Brian Noble: Toronto Wolfpack part company with director of rugby on 'mutually agreed' terms
Toronto Wolfpack have released former Great Britain coach Brian Noble from his role as director of rugby, on a mutually agreed basis.
It ends a four-year association with the Wolfpack for the 59-year-old, who had been notably responsible for player development and recruitment.
During his time, Toronto earned two promotions to reach Super League, just three years into their existence.
"Brian has been an invaluable resource and asset," chairman Bob Hunter said.
"Our promotion into Super League wouldn't have been possible without him.

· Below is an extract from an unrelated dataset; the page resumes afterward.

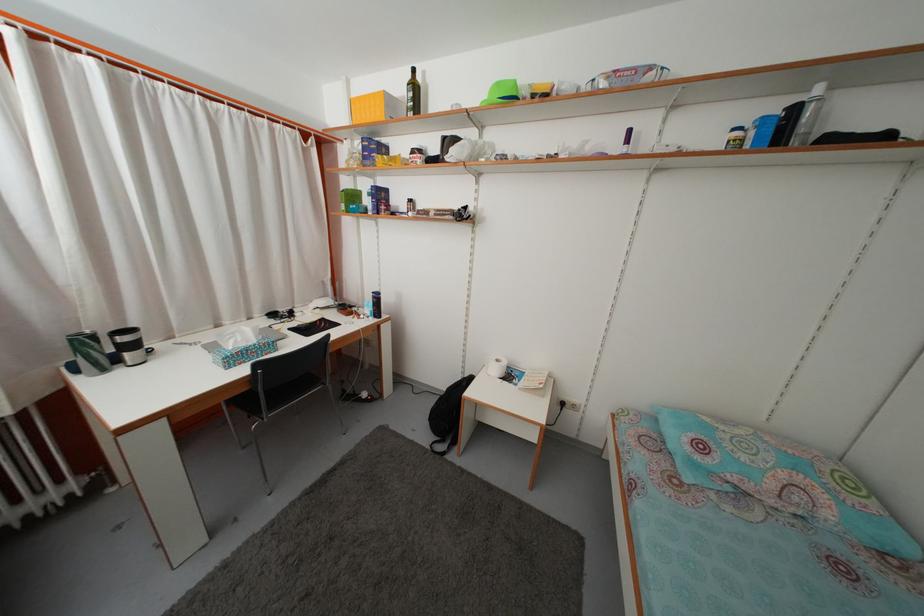
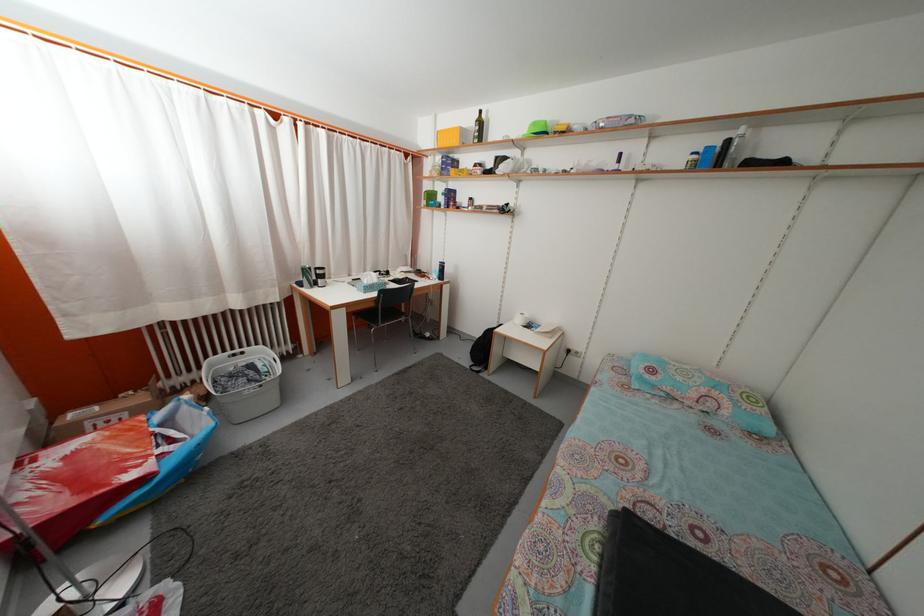
Find the pixel in the second image that matches (x=224, y=333) in the first image.

(355, 283)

I don't just speak for myself, but for the entire organization, as we wish Nobby the absolute best and can't thank him enough for what he has meant to our club."
Noble, who won Super League titles and Challenge Cups domestically with Bradford and remains the last coach to guide a northern hemisphere team to victory over Australia, was brought into the Toronto club for his wealth of experience and contacts to help establish the club as an immediate force.

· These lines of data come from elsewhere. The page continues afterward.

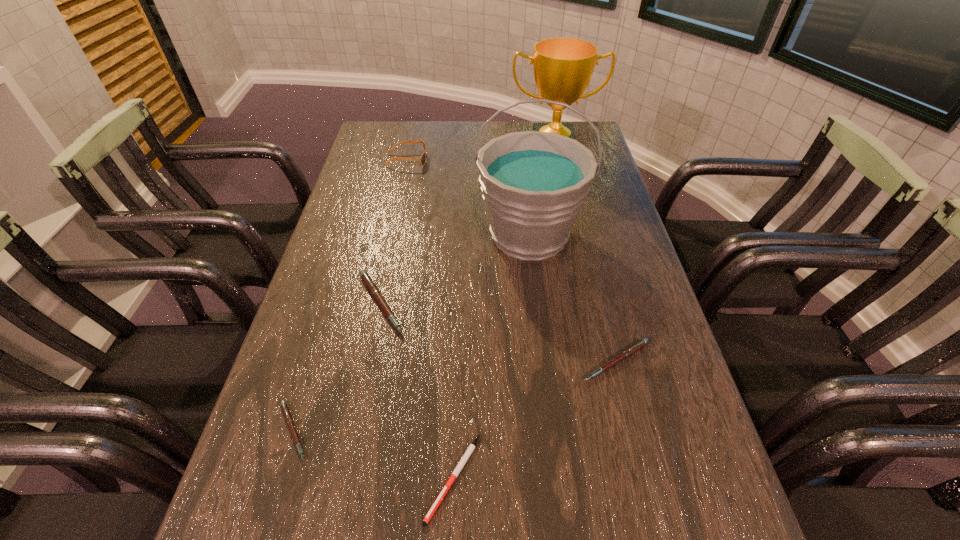
Where is `pen that can be found as the second closest to the rightmost pen`? This screenshot has height=540, width=960. pen that can be found as the second closest to the rightmost pen is located at coordinates (369, 283).

Locate an element on the screen. Image resolution: width=960 pixels, height=540 pixels. the second closest pen to the fifth tallest object is located at coordinates (369, 283).

Select which pink pen appears as the closest to the tallest pen. Please provide its 2D coordinates. Your answer should be formatted as a tuple, i.e. [(x, y)], where the tuple contains the x and y coordinates of a point satisfying the conditions above.

[(285, 409)]

Locate which pink pen is the third closest to the white pen. Please provide its 2D coordinates. Your answer should be formatted as a tuple, i.e. [(x, y)], where the tuple contains the x and y coordinates of a point satisfying the conditions above.

[(369, 283)]

Locate an element on the screen. This screenshot has width=960, height=540. vacant position in the image that satisfies the following two spatial constraints: 1. on the front-facing side of the award; 2. at the nib of the leftmost pen is located at coordinates (613, 431).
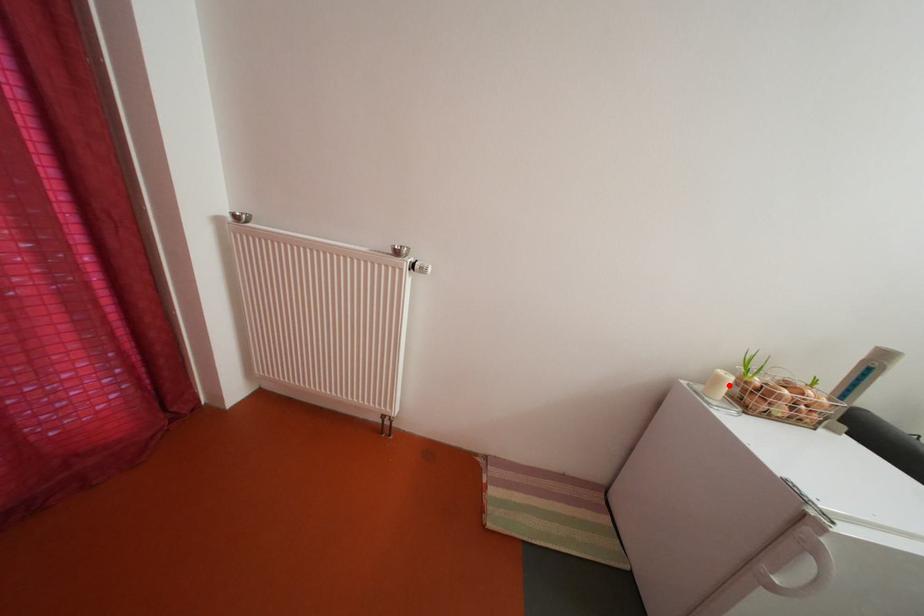
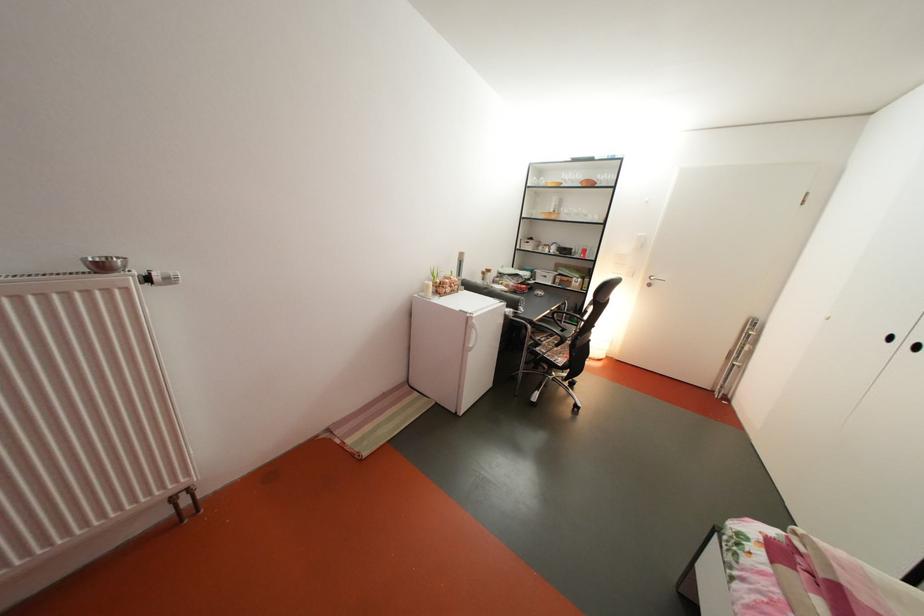
The point at the highlighted location is marked in the first image. Where is the corresponding point in the second image?

(439, 293)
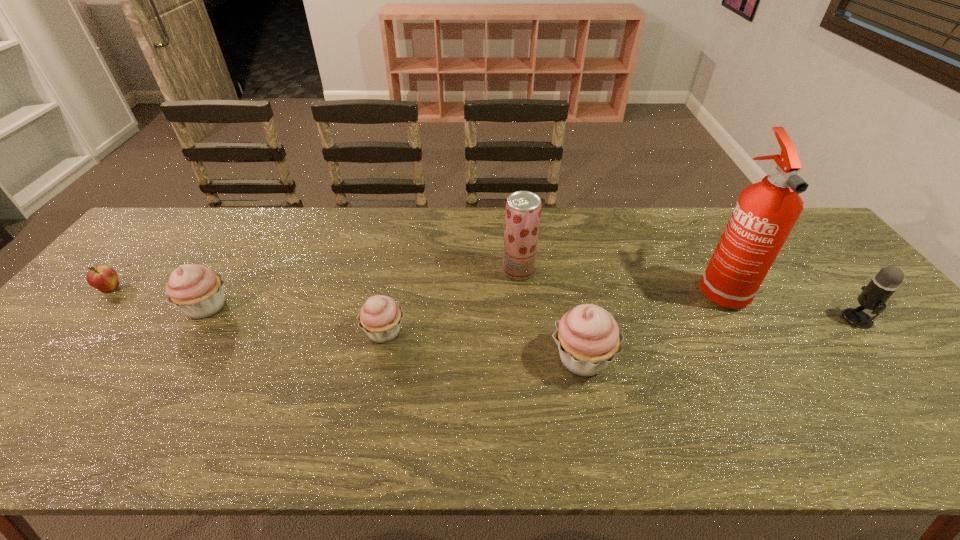
I want to click on object present at the left edge, so click(104, 278).

Where is `object that is positioned at the right edge`? object that is positioned at the right edge is located at coordinates (873, 297).

In the image, there is a desktop. Identify the location of free space at the far edge. (457, 215).

Find the location of a particular element. This screenshot has width=960, height=540. free location at the near edge is located at coordinates (829, 399).

You are a GUI agent. You are given a task and a screenshot of the screen. Output one action in this format:
    pyautogui.click(x=<x>, y=<y>)
    Task: Click on the vacant space that's between the sixth shortest object and the shortest object
    The width and height of the screenshot is (960, 540).
    Given the screenshot: What is the action you would take?
    pyautogui.click(x=315, y=280)

Locate an element on the screen. vacant space in between the fire extinguisher and the leftmost cupcake is located at coordinates (463, 297).

The width and height of the screenshot is (960, 540). Identify the location of vacant space that's between the second cupcake from right to left and the fire extinguisher. (551, 309).

Where is `free space between the third shortest object and the apple`? This screenshot has height=540, width=960. free space between the third shortest object and the apple is located at coordinates (158, 298).

Locate an element on the screen. free space that is in between the shortest object and the sixth object from left to right is located at coordinates (415, 288).

The height and width of the screenshot is (540, 960). In order to click on vacant space in between the rightmost object and the sixth object from left to right in this screenshot , I will do `click(788, 303)`.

Within their short history, Toronto have made headlines on both sides of the Atlantic for their ambitious recruitment.
This past winter they brought in Sonny Bill Williams, the All Black and National Rugby League Grand Final winner, and over the past few seasons have seen Ricky Leutele, Jon Wilkin and Fui Fui Moimoi all wear the Canadian club's jersey.
Noble added: "It has been an experience that I'll never forget and feel it's one of my greatest accomplishments. I have been considering my future since the beginning of the year and I feel that now is the right time for me to move to a new challenge in the game.
"My mission has been achieved with the delivery of a strong football infrastructure for the club both in Toronto and the UK while being part of a brand that continues to attract some of the best talent globally.
"There's a great sense of accomplishment knowing that I was able to help the Wolfpack organization in breaking rugby league out of its traditional heartlands and take the game to new audiences in North America."